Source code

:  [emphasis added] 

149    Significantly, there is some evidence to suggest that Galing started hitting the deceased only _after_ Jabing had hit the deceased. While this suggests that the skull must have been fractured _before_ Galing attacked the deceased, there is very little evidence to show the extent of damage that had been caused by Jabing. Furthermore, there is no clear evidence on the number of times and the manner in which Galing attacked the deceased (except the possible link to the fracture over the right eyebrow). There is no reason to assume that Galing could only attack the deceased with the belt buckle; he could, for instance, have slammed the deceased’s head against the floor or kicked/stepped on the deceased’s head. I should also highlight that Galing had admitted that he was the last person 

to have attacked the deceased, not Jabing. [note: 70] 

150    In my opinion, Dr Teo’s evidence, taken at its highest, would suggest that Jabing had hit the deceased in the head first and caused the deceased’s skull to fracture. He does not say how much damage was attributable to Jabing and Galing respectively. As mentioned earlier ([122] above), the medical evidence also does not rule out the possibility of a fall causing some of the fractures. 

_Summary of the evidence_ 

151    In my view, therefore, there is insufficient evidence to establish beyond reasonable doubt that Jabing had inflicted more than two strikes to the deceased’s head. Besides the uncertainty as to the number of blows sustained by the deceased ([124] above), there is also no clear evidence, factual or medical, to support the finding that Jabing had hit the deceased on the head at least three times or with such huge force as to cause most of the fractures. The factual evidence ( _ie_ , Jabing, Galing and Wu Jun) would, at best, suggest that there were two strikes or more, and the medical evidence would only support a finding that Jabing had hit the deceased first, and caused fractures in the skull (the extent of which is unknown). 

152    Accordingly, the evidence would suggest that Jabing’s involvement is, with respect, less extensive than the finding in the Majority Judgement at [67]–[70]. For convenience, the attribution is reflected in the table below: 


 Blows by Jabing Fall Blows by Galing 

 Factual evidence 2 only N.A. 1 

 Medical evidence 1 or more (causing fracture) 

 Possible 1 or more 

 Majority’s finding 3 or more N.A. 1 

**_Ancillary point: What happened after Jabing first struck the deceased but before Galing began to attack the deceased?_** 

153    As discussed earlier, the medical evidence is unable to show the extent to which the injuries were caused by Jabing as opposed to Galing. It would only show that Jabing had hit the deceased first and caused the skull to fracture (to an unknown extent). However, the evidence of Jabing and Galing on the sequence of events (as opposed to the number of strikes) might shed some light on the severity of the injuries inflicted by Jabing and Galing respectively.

— HOW TO COMPLETE THIS TASK —
Return the span of lines in the data above that opens at the line with "149    Significantly, there is" and closes at the line with "of the evidence_", exactly, ends included, nothing else.

— SOLUTION FOR THIS EXERCISE —
149    Significantly, there is some evidence to suggest that Galing started hitting the deceased only _after_ Jabing had hit the deceased. While this suggests that the skull must have been fractured _before_ Galing attacked the deceased, there is very little evidence to show the extent of damage that had been caused by Jabing. Furthermore, there is no clear evidence on the number of times and the manner in which Galing attacked the deceased (except the possible link to the fracture over the right eyebrow). There is no reason to assume that Galing could only attack the deceased with the belt buckle; he could, for instance, have slammed the deceased’s head against the floor or kicked/stepped on the deceased’s head. I should also highlight that Galing had admitted that he was the last person 

to have attacked the deceased, not Jabing. [note: 70] 

150    In my opinion, Dr Teo’s evidence, taken at its highest, would suggest that Jabing had hit the deceased in the head first and caused the deceased’s skull to fracture. He does not say how much damage was attributable to Jabing and Galing respectively. As mentioned earlier ([122] above), the medical evidence also does not rule out the possibility of a fall causing some of the fractures. 

_Summary of the evidence_ 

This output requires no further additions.